Copy out the rows word for word, beginning at the line containing "deploy -a console --wait" and ending after the line containing "Use the following".

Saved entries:
------------------------------------
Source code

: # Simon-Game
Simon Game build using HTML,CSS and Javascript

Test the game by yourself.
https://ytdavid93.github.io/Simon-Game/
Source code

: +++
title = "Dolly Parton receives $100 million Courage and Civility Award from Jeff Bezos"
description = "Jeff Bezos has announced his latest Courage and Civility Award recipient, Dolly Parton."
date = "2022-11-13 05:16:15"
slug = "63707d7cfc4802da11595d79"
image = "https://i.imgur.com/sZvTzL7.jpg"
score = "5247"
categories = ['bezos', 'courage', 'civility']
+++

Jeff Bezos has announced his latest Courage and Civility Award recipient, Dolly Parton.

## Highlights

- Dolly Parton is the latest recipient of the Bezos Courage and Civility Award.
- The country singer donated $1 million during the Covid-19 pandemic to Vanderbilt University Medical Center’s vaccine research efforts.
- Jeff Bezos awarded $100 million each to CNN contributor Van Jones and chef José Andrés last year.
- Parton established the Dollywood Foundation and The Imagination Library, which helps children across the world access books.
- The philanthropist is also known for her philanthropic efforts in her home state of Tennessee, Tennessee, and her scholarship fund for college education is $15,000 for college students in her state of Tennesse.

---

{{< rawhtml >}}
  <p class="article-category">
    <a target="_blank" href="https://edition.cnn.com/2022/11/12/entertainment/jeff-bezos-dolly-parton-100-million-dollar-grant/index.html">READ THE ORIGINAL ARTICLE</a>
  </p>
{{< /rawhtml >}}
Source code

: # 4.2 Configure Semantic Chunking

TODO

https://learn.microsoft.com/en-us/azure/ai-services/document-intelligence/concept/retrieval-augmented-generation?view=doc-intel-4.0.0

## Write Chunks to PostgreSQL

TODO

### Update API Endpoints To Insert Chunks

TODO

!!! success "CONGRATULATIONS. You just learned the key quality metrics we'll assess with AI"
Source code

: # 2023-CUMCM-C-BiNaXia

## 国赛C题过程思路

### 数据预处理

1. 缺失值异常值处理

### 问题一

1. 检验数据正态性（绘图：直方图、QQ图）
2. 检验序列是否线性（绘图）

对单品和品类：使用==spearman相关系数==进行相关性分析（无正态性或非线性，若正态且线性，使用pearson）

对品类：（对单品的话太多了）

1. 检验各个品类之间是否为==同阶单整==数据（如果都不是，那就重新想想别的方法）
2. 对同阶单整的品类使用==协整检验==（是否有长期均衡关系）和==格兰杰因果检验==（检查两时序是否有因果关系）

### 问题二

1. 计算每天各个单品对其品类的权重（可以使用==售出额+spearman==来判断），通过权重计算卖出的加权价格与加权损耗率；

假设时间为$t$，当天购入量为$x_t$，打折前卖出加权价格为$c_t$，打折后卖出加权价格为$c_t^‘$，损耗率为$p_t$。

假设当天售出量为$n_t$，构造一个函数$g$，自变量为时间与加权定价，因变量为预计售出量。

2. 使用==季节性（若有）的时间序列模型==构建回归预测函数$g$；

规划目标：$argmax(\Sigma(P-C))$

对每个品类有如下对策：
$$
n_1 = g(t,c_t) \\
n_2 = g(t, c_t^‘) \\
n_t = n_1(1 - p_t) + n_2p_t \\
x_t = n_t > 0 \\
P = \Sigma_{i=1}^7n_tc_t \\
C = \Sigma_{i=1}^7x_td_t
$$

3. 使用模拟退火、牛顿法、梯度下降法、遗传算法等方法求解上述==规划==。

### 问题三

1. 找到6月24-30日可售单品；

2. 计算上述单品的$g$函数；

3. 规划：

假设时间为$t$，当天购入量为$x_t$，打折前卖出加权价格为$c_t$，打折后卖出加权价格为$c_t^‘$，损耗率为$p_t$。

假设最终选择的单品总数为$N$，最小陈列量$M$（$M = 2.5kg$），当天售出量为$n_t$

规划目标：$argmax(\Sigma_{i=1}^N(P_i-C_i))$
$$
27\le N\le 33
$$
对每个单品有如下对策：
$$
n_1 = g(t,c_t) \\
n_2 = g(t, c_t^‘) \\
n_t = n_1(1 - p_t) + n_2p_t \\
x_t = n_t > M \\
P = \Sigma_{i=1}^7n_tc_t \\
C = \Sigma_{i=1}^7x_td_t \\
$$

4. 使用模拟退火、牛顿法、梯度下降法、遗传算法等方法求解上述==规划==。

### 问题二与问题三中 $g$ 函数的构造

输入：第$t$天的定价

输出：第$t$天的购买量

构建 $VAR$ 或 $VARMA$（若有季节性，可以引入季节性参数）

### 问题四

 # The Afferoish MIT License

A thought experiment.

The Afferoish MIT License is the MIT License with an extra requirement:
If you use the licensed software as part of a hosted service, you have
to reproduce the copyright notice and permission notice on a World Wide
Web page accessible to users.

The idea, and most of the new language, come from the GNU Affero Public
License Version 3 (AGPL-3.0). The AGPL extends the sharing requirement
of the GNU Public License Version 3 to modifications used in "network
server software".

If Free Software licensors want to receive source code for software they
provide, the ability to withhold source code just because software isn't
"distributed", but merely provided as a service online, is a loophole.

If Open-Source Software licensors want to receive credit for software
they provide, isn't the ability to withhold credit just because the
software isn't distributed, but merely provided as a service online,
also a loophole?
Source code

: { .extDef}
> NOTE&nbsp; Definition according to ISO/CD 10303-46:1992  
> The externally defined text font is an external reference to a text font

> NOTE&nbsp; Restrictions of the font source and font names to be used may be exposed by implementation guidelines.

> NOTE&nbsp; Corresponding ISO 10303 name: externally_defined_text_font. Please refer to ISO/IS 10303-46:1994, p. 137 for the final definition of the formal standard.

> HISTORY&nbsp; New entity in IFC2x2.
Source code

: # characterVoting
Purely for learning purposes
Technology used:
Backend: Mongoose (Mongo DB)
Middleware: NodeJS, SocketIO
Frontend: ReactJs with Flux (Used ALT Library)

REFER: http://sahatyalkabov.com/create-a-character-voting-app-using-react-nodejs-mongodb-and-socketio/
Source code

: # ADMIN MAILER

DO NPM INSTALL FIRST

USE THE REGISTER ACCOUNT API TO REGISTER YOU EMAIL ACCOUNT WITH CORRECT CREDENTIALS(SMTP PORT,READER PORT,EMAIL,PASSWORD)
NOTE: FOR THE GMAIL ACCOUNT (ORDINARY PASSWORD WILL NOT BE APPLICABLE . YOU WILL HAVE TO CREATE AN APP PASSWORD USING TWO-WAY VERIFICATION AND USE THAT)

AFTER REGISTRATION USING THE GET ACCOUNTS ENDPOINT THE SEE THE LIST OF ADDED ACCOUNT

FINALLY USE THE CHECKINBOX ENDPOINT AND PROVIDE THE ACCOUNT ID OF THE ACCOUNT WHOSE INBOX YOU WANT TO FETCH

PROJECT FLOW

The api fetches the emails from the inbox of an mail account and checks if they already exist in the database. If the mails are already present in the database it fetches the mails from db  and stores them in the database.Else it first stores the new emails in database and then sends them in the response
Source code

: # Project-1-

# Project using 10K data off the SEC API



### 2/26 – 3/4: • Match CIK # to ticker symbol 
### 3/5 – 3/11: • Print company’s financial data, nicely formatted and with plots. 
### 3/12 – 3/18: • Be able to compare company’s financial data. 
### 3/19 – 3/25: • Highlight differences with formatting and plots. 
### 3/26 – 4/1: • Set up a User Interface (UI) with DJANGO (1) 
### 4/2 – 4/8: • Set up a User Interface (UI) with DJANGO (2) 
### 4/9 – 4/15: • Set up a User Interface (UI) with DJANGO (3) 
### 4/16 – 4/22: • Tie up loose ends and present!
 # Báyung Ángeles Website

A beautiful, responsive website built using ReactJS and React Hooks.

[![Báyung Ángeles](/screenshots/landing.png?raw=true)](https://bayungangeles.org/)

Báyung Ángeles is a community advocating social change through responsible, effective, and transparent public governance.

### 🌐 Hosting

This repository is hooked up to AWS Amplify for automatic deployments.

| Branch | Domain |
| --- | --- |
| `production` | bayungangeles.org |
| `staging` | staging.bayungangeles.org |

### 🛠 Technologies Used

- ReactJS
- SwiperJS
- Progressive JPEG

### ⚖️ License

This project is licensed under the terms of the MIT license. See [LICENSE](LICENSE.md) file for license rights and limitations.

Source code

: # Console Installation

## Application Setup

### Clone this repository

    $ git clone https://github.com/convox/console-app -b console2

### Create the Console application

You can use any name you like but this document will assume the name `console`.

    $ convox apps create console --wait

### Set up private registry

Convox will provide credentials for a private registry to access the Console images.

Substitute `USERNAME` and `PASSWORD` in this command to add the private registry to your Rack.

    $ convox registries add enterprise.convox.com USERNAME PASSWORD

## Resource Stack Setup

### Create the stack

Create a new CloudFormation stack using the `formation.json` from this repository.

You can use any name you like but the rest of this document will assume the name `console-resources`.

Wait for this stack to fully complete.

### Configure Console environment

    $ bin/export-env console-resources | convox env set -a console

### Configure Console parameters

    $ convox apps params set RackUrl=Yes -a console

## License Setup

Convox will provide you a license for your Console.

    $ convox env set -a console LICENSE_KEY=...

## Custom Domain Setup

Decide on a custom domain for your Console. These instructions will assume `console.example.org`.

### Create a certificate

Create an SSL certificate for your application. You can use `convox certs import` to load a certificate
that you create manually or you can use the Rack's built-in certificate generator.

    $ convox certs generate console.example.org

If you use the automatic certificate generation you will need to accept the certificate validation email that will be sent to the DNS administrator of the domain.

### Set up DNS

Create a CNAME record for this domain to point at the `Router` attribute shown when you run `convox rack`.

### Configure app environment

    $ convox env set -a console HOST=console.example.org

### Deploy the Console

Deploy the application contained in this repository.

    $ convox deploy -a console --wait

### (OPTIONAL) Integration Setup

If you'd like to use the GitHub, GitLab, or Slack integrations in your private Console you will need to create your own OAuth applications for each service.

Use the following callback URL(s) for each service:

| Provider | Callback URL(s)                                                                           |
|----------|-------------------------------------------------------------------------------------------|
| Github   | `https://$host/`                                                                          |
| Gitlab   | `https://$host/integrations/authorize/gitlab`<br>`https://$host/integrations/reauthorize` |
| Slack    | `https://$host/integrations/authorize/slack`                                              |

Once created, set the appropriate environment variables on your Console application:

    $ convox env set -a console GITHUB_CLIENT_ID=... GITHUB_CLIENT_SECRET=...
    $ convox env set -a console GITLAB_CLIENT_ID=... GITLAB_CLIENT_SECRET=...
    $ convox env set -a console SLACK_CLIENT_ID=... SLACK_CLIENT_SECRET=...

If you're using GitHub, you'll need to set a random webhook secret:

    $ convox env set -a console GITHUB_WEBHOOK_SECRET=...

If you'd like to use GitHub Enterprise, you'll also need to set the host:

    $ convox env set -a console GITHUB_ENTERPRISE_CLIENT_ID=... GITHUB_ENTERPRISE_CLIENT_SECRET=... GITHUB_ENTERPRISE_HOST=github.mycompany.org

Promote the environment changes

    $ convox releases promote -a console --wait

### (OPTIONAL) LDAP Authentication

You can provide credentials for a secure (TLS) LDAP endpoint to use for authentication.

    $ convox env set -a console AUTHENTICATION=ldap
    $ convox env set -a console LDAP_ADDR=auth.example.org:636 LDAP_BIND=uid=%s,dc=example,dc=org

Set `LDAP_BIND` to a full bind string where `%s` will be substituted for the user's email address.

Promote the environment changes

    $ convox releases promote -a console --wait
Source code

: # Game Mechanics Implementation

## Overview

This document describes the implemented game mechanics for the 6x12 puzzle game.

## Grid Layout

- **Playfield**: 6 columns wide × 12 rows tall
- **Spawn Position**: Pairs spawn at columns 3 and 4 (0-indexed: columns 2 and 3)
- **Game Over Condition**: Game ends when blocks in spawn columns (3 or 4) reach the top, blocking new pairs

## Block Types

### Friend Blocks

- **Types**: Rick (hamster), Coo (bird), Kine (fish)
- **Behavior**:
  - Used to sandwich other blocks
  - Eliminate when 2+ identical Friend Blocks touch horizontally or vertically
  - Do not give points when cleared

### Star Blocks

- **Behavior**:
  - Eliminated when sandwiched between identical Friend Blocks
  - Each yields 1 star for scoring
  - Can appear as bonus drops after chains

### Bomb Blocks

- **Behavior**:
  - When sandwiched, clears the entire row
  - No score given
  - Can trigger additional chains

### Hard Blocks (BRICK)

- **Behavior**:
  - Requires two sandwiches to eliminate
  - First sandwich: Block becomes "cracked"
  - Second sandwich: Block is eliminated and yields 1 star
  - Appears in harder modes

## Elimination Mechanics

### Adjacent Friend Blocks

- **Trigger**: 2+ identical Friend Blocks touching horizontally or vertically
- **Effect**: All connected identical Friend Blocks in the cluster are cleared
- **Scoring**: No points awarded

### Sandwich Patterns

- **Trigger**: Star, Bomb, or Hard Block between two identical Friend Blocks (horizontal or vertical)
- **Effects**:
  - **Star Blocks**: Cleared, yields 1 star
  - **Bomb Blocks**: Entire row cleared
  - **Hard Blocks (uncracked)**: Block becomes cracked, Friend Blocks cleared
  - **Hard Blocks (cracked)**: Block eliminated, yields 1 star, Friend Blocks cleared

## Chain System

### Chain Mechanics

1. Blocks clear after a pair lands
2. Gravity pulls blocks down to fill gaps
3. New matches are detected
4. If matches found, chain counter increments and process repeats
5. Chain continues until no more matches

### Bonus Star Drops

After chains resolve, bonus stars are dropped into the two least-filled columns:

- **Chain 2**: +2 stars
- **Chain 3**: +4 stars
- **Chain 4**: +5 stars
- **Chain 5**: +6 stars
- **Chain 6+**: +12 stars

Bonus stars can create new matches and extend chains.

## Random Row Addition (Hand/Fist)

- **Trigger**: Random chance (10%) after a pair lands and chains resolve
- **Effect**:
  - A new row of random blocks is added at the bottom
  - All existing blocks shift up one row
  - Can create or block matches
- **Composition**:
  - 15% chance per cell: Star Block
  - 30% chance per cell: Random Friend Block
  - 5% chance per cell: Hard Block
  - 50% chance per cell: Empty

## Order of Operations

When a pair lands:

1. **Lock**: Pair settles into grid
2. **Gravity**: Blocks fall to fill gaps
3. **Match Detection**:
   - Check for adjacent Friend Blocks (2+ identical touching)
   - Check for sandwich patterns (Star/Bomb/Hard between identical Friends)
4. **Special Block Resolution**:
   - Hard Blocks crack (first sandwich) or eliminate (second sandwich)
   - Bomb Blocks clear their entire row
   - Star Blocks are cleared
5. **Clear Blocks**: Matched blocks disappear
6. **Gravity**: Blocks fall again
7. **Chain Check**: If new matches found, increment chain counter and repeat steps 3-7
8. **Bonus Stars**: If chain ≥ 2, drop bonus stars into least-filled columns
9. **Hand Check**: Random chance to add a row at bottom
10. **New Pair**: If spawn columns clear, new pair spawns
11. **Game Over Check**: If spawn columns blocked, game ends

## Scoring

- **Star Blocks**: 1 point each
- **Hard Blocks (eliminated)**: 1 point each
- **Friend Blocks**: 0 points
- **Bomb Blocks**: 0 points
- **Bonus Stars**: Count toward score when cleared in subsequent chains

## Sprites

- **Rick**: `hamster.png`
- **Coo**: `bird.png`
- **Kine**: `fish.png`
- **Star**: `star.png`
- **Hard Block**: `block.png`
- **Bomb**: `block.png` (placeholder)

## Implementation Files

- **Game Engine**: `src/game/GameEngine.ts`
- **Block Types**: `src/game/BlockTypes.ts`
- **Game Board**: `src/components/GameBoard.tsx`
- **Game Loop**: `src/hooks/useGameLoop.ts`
------------------------------------
## Answer space
    $ convox deploy -a console --wait

### (OPTIONAL) Integration Setup

If you'd like to use the GitHub, GitLab, or Slack integrations in your private Console you will need to create your own OAuth applications for each service.

Use the following callback URL(s) for each service:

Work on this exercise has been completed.